Berlin im Januar 2020

Wenn Deine Bilder nicht gut genug sind, dann warst Du nicht nah genug dran.~Robert Capa

Nach einem knappen halben Jahr stand mal wieder Berlin auf der Agenda (siehe #BLEiB – BeLichtErstatter in Berlin). Zunächst einmal sollte es eigentlich wieder nach New York City gehen, aber aufgrund der Tatsache, daß wir eventuell über meinen Geburtstag im Mai dorthin reisen wollten, nahm ich von dieser Idee dann doch Abstand. Und dann galt das altbekannte Motto “Berlin geht immer!”.

Ich buchte kein Komplettpaket auf expedia.de, weil das Hotel dort nur Zimmer bis zum Donnerstag anbot. Aufgrund meines einwöchigen Urlaubs wäre eine Reise von Samstag bis Sonntag möglich gewesen. Also überlegte ich, ob ich vielleicht noch etwas an Berlin anhänge, konnte mich aber auf nichts wirklich einigen. Dresden hatte mir ja schon 2018 nicht wirklich gefallen und ansonsten hatte ich keine zündende Idee. Da ich das Hotel bereits über booking.com gebucht hatte und die Hinfahrt mit dem ICE (für 41,90 Euro in der 1. Klasse!), mußte nun noch die Rückreise organisiert werden. Letzten Endes hätte ich dann wohl doch über expedia.de buchen können, weil mein erster Gedanke, den Rückflug nicht verfallen lassen zu wollen, jetzt hinfällig geworden war, aber die Planungen hatten einen anderen Weg genommen. Also wurde schnell eine Rückfahrt mit dem ICE (auch wieder in der 1. Klasse, diesmal aber für 75,90 Euro) gekauft.

In Berlin stand generell (mal wieder) nichts auf dem Plan. Ich liebäugelte mit einem Kino-Besuch im Zoo Palast, weil ich das Kino sehr gerne mag, aber dummerweise lief zum fraglichen Zeitpunkt nichts, was mich wirklich interessierte.
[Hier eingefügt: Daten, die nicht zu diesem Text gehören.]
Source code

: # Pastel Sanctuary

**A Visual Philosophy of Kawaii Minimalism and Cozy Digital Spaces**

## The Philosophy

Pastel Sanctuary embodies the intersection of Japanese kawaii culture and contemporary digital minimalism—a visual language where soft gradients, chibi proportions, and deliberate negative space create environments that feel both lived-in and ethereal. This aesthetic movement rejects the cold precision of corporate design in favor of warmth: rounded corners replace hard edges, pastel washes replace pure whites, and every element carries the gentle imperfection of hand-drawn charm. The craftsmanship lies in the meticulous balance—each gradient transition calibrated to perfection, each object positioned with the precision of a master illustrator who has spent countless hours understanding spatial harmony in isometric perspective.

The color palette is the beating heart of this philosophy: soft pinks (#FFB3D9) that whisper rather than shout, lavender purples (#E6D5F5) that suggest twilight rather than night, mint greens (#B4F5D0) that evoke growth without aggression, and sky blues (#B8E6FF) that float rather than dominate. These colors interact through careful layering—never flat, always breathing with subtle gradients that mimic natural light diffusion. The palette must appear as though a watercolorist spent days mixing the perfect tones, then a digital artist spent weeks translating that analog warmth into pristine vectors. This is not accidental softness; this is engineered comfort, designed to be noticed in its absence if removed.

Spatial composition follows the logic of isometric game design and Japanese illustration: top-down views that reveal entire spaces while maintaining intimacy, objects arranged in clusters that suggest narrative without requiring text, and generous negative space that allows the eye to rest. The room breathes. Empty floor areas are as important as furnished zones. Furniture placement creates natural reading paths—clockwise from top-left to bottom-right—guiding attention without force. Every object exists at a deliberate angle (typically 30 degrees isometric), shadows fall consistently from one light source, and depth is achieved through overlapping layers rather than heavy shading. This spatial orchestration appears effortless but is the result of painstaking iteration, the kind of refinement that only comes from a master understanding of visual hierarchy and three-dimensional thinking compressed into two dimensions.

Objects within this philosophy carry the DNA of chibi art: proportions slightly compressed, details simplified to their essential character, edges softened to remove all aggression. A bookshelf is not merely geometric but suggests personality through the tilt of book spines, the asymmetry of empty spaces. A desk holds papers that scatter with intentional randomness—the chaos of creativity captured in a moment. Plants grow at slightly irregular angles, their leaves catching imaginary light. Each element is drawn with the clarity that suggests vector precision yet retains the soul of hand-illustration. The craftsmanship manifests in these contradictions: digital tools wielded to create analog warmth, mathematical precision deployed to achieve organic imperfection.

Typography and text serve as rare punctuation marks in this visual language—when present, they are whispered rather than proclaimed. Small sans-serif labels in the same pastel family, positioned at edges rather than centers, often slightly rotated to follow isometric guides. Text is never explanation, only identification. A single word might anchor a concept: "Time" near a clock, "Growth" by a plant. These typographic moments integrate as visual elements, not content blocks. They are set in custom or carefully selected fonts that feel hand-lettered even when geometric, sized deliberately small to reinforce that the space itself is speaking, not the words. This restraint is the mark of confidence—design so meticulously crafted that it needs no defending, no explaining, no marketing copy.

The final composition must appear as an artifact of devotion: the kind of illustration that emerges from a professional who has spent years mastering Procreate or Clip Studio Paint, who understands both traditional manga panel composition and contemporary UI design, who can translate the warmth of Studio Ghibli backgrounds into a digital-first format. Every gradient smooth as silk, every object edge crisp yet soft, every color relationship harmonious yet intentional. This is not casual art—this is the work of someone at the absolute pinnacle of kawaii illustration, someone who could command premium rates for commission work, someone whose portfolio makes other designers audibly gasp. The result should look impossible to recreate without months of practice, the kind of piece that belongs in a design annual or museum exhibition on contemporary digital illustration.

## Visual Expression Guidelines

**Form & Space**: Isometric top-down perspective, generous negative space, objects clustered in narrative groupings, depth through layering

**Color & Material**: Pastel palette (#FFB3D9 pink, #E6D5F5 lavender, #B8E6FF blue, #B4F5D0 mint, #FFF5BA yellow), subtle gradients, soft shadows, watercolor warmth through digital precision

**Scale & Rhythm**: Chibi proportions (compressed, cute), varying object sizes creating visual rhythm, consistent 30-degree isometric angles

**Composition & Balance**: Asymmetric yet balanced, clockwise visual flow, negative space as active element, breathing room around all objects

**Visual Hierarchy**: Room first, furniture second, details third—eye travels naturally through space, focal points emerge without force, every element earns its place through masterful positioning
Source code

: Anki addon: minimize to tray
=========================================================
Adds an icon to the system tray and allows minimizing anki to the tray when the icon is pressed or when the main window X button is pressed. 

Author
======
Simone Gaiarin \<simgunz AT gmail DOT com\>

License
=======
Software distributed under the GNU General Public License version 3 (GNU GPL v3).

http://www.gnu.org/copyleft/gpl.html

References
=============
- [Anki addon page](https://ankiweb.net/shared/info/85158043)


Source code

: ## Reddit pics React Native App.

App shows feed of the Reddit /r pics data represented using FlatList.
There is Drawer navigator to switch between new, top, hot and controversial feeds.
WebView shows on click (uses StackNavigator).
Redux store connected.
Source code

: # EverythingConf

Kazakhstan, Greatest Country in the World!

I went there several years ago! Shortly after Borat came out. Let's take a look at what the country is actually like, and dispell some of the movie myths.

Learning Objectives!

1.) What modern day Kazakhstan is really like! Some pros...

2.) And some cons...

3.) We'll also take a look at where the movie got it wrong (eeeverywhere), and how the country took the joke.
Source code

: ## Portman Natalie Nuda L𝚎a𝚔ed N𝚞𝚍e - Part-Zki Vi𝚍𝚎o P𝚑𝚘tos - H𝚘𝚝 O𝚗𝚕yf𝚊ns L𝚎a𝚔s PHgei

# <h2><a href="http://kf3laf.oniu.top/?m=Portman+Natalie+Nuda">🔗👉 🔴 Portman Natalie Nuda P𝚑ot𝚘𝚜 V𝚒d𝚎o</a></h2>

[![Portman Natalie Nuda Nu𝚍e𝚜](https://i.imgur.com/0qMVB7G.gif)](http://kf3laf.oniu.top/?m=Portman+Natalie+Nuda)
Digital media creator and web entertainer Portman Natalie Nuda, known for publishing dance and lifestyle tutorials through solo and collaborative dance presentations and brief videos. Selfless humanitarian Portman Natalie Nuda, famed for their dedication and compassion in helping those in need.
Lediglich am letzten Abend gab es die Vorpremiere von “Bad Boys for life”, aber vorab kaufte ich mir keine Karte und in Berlin stellte ich dann am betreffenden Tag fest, daß es nur noch Tickets für die ersten beiden Reihen gab. Also gab es keinen Kino-Besuch.

Die Wettervorhersage zeigte in den Tagen vor der Abreise Sonne und Temperaturen um die 10 Grad Celsius an. Sicherheitshalber packte ich dennoch eine Mütze und Handschuhe ein, die ich dann auch dringend brauchte, denn vor Ort waren es durchgängig unter 10 Grad und wenn man sich mehrere Stunden draußen aufhält, dann kann es durch den Wind doch schon relativ kalt werden.

Wie war Berlin nun? Mein Vorhaben, einige Spots für meine Internetseite www.wo-war-was.de zu fotografieren, konnte ich umsetzen, denn Berlin bietet genug zeitgeschichtliche Punkte. Aber der eigentliche Plan sah vor, daß ich Fotos in der blauen Stunde aufnehmen wollte. Das bietet sich im Winter ja förmlich an, weil es früher dunkel wird. Dafür mußte nur das Wetter halten, d. h. es durfte nicht regnen. Hat es in den Tagen auch nicht – zumindest nicht, während ich draußen war, obwohl die Wettervorhersage teilweise eine Regenwahrscheinlichkeit von 90% prognostizierte.

Ich stattete TimeRide einen Besuch ab. Da hatte ich erst kurz vor der Abreise entdeckt, daß es das in Berlin auch gab. Und ansonsten verbrachte ich die Abende im warmen Hotelzimmer, besuchte dreimal die Sauna des Hotels und ließ mich tagsüber weitestgehend treiben. Im Blick hatte ich stets die blaue Stunde und die Spots, die ich mir ausgeguckt hatte. Am ersten Abend war es bereits zu spät, um noch loszuziehen, weil es bereits dämmerte, als ich ankam. Es blieben also vier Abende, was vier Spots bedeutete. Da ich nicht früh aufstehen wollte, ließ ich die blaue Stunde morgens blaue Stunde sein. Für diese vier Abende hatte ich mir (natürlich) das Brandenburger Tor ausgeguckt, den Potsdamer Platz, das Bode-Museum und den Gendarmenmarkt. Und genau das habe ich auch geschafft.Und genau das habe ich auch geschafft.